A federal judge on Friday temporarily blocked the Trump administration from implementing the “public charge” rule that was set to take effect on Tuesday, October 15th.
The rule would have made it more difficult for poor immigrants to get green cards. Specifically, it would make immigrants who receive public benefits such as food stamps and housing vouchers, or those likely to receive public benefits in the future ineligible to adjust their status. Under the rule, immigration officers would use several factors such as low income, high debts, whether or not the immigrant can speak English, and receipt of public benefits to judge whether the immigrant is a “public charge” or likely to be one.
Judge George B. Daniels of the Southern District of New York ruled in favor of the plaintiffs who included five non-profit organization that work with immigrants as well the the city of New York and the states of New York and Connecticut. Judge Daniels wrote in his judgement that “[t]he rule is simply a new agency policy of exclusion in search of a justification.”

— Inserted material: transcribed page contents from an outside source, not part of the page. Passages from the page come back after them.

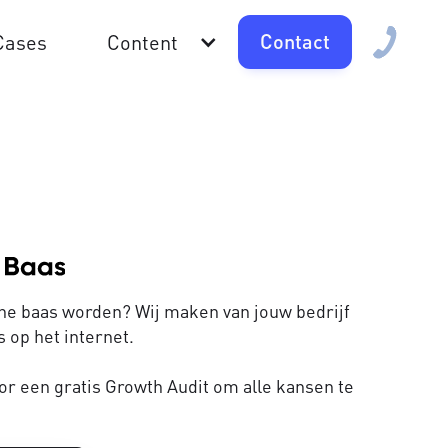
Contact
Cases
Content
line baas worden? Wij maken van jouw bedrijf
 op het internet.
or een gratis Growth Audit om alle kansen te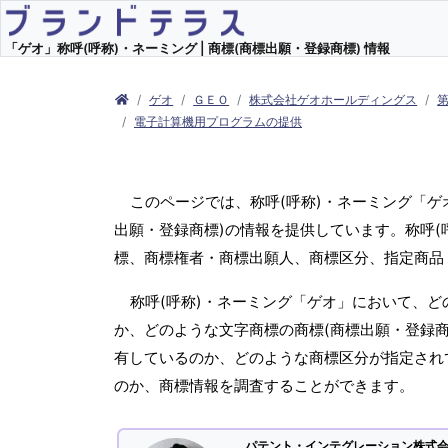
「ゲオ」称呼(呼称)・ネーミング | 商標(商標出願・登録商標) 情報
ゲオ
ＧＥＯ
株式会社ゲオホールディングス
電子計算機用プログラムの提供
このページでは、称呼(呼称)・ネーミング「
出願・登録商標)の情報を提供しています。称呼(
標、商標権者・商標出願人、商標区分、指定商品
称呼(呼称)・ネーミング「ゲオ」において、ど
か、どのような文字商標の商標(商標出願・登録商
有しているのか、どのような商標区分が指定され
のか、商標情報を調査することができます。
パテント・インテグレーション株式会社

"It is repugnant to the American Dream of the opportunity for prosperity and success through hard work and upward mobility. Immigrants have always come to this country seeking a better life for themselves and their posterity. With or without help, most succeed,” added Judge Daniels.
Immigration advocates applauded the judge’s ruling. "Today's decision marks a major defeat for the Trump administration's unlawful tactic to impose a racist wealth test on our immigration system," said Javier Valdés, co-executive director at Make the Road New York, one of the plaintiffs in the case.